Comment: Asthma is the most common chronic disease of the lower respiratory tract in childhood. Despite advances in the management of asthma, acute exacerbations continue to have a great impact on patients and their families and translate into a considerable burden on health systems. A severe exacerbation that occurs within a year is an independent risk factor. Respiratory viruses have become the most frequent precipitating factors of exacerbations in children. It is clear that there may be interactions between viruses and other triggers, such as allergens, which increases the likelihood of an exacerbation.

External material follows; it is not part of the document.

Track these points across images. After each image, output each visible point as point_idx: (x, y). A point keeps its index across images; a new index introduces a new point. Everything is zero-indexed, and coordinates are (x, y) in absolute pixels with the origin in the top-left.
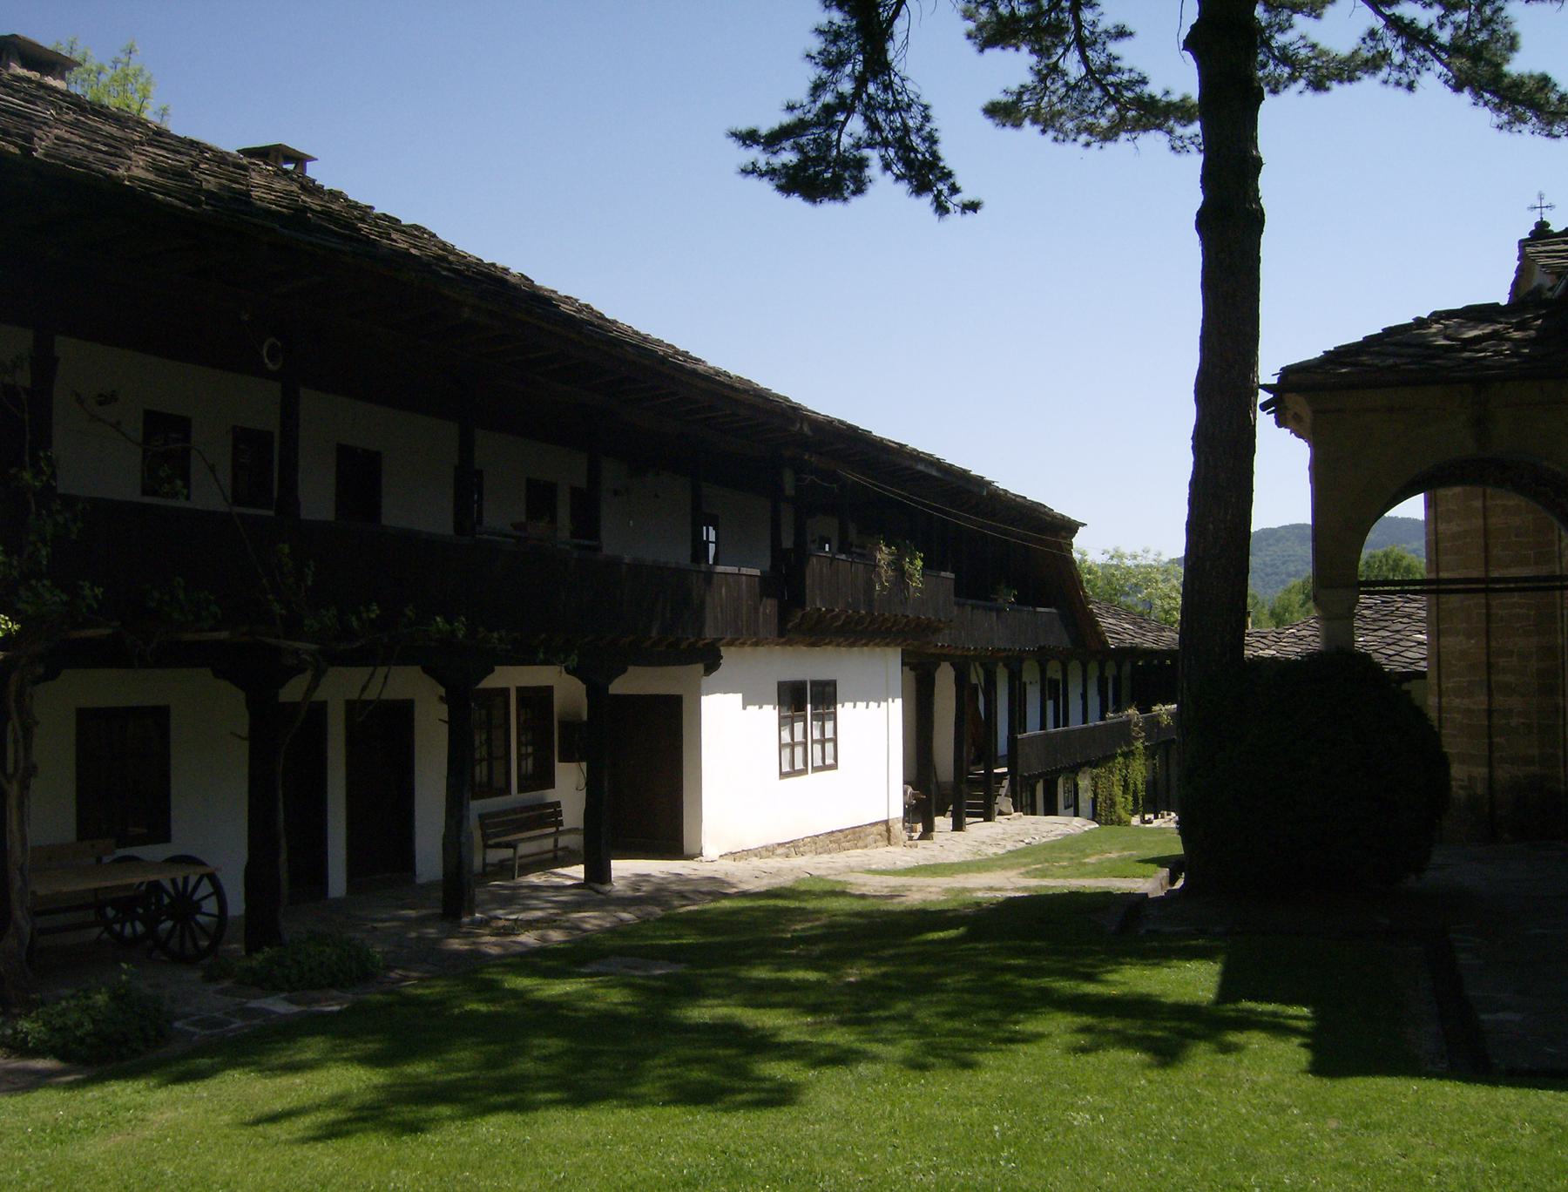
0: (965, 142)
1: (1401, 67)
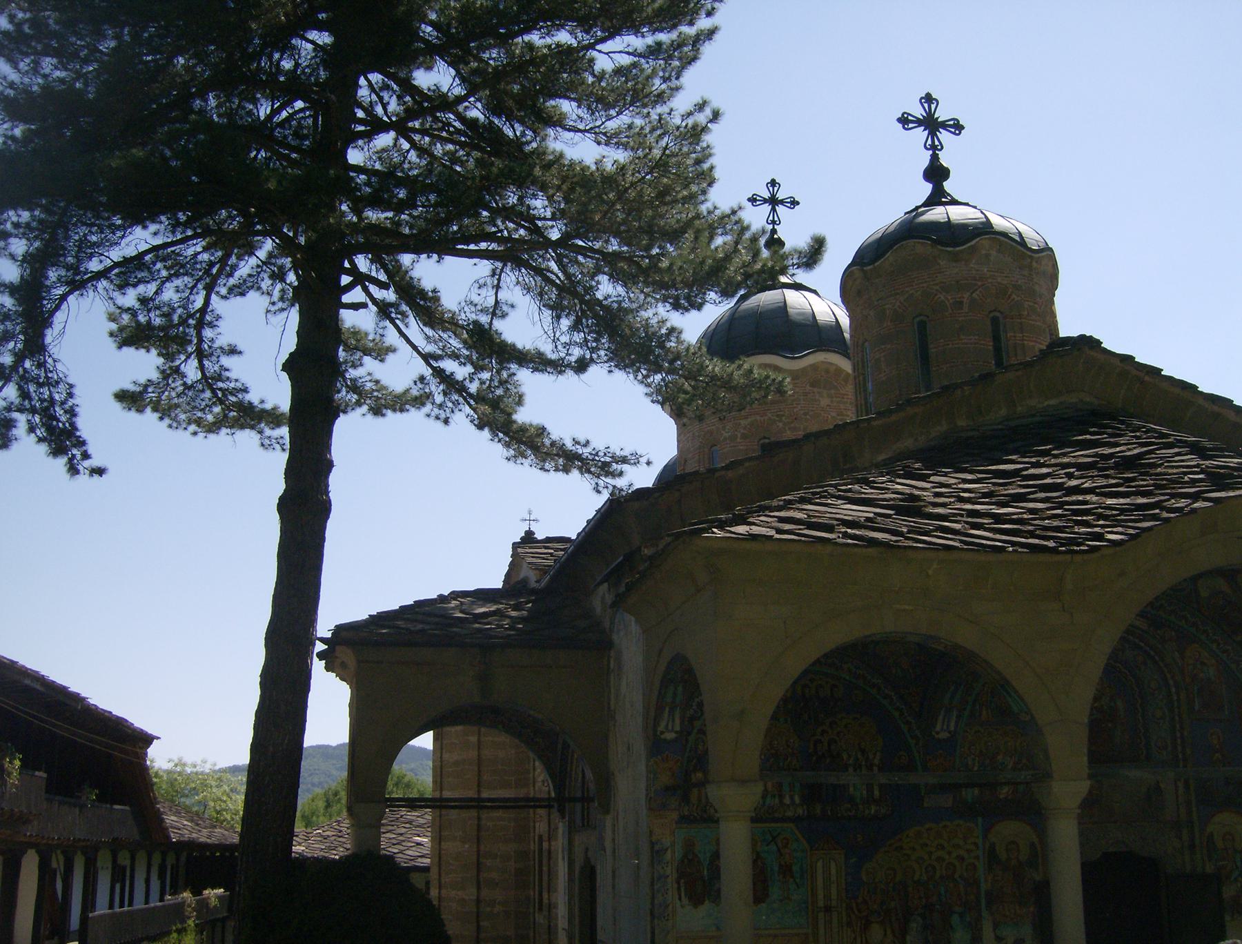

In this study, a summary of current knowledge about asthma exacerbations is provided,the impact on health systems and the associated factors. Discussion of the management of asthma preventionintermittent wheezing, as well as intermittent wheezing in preschool children and those with persistent asthma.The findings of this review support the importance of controlling persistent asthma, as indicated in current guidelines.In addition, it was remarked that early episodic intervention seemed to be crucial in the prevention of episodessevere and future exacerbations. In addition to the use of medication, family education afterexacerbation, along with a comprehensive plan in the follow-up is also of crucial importance.